Demo: Creating & Executing a Bash Script


This file is written as instructions for an instructor-led demo. As a student you probably can work through this file on your own, but it does a few things that we haven’t learned or practiced yet. You very possibly could get stuck and will not receive guidance on moving through any issues you encounter. That being said, you can attempt this demo and work through the issues you encounter as practice for attempting to learn on your own and troubleshooting issues as they arise.

In this Demo your instructor will show you how to create and execute a bash script, how to add to the $PATH Shell Variable, and how to create a SymLink. This demo will also give a sneak peek into creating directories and files from the Bash shell.

Create Directory & File

  • mkdir /home/student/bin
  • touch /home/student/bin/whattimeisit

Add the following text into the file. You may find nano to be useful, but feel free to edit the file however you want.


echo "Hello Paul..."
echo "It is currently $(date)"
echo "Have a nice day!"

Execute the file using the Bash command

  • run the file: bash /home/student/bin/whattimeisit

Make the file executable & execute in new ways

  • make the file executable: chmod +x /home/student/bin/whattimeisit
  • run the file: /home/student/bin/whattimeisit
    • or: ./bin/whattimeisit
    • or: bash /home/student/bin/whattimeisit

Adding /home/student/bin to $PATH

  • what is the shells $PATH: echo $PATH
  • update the PATH variable with our personal bin: PATH=$PATH:/home/student/bin
  • check $PATH for the new information: echo $PATH

Execute the program directly from $PATH

  • whattimeisit

Rename file

  • what if I want to change the name of my program?
    • mv /home/student/bin/whattimeisit /home/student/bin/when

Run same program with new name

  • when
  • can you run the old name? whattimeisit
  • can you run it directly with bash? bash /home/student/bin/when
    • can you run it the other ways we tried above?

How can we view the absolute path of the when program?

  • what happens if we: which when

Does the when program have a man page?

  • what happens if we: man when

Where is python?

  • python comes standard as a part of most Linux distros
  • which python –> so where is it?
  • which python3 –> here it is (python 2 is dead and has been fully replaced by python3) –> older versions of Ubuntu did have python which defaulted to Python2 & also had a version of Python3 installed.

Manually search for python3 in /usr/bin

  • ls /usr/bin
    • python should be here, manually search for it
      • why is python3 blue?
      • why is there a python3.8 that is green?
        • when we made our Bash script executable it turned green
        • are all executables green?

Take a deeper look at the file metadata

  • could do it manually with ls -l /usr/bin, but that would take a while

  • let’s use grep to search for the output we want instead: ls -l /usr/bin | grep python3

ls -l /usr/bin | grep python3

What is python3 -> python3.8 representing?
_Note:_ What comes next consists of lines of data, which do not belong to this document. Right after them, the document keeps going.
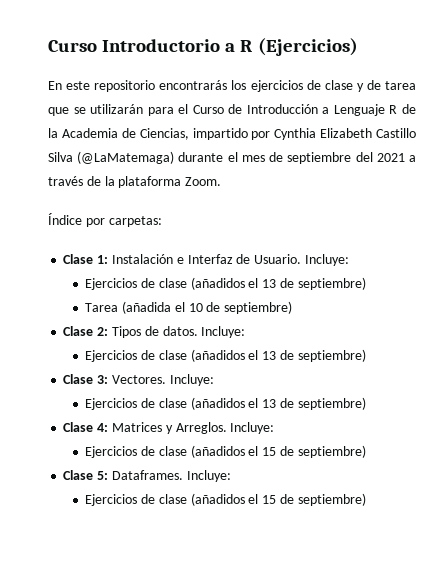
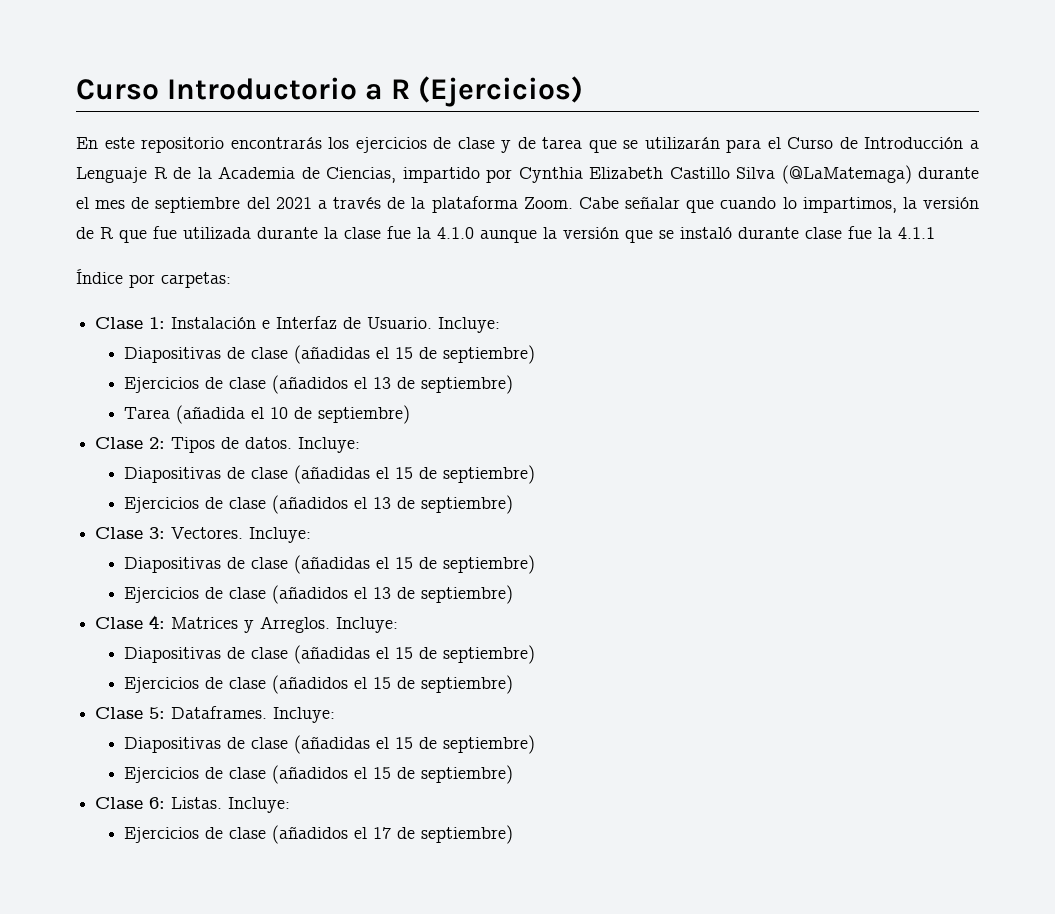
(222, 181) none -> [578,196,979,213] [76,226,935,243] Cabe señalar que cuando lo impartimos, la versión de R que fue utilizada durante la clase fue la 4.1.0 aunque la versión que se instaló durante clase fue la 4.1.1
(349, 260) none -> [124,345,536,364] // Diapositivas de clase (añadidas el 15 de septiembre)
(246, 332) none -> [124,465,536,484] // Diapositivas de clase (añadidas el 15 de septiembre)
(214, 380) none -> [124,555,536,574] // Diapositivas de clase (añadidas el 15 de septiembre)
(275, 428) none -> [124,645,536,664] // Diapositivas de clase (añadidas el 15 de septiembre)
[85,493,366,506] // Ejercicios de clase (añadidos el 15 de septiembre) -> [124,735,536,754] [124,765,514,784] [95,797,291,813] [124,825,514,844] // Diapositivas de clase (añadidas el 15 de septiembre) // Ejercicios de clase (añadidos el 15 de septiembre) // Clase 6: Listas. Incluye: // Ejercicios de clase (añadidos el 17 de septiembre)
It looks like python3 is a shortcut to python3.8!

  • what is a Symlink?
    • it really is just a shortcut
    • soft link
    • both python3 and python3.8 should execute the same program
      • Enter python3 --version & python3.8 --version
        • same program!

Change name back to whattimeisit

  • mv /home/student/bin/when /home/student/bin/whattimeisit
  • ln -s /home/student/bin/whattimeisit /home/student/bin/when
  • look at the contents of the /home/student/bin directory: ls -l /home/student/bin

How can we run the program?

  • whattimeisit
  • when

This explains what Python3 is in /usr/bin – just a symlink pointing at the actual python3.8 interpreter!


In Ubuntu the color scheme of STDOUT is helpful. Green files are executable, light blue files are SymLinks, dark blue files are directories, white files are standard files. Not all terminal emulators support color, but it is quite useful when it is around.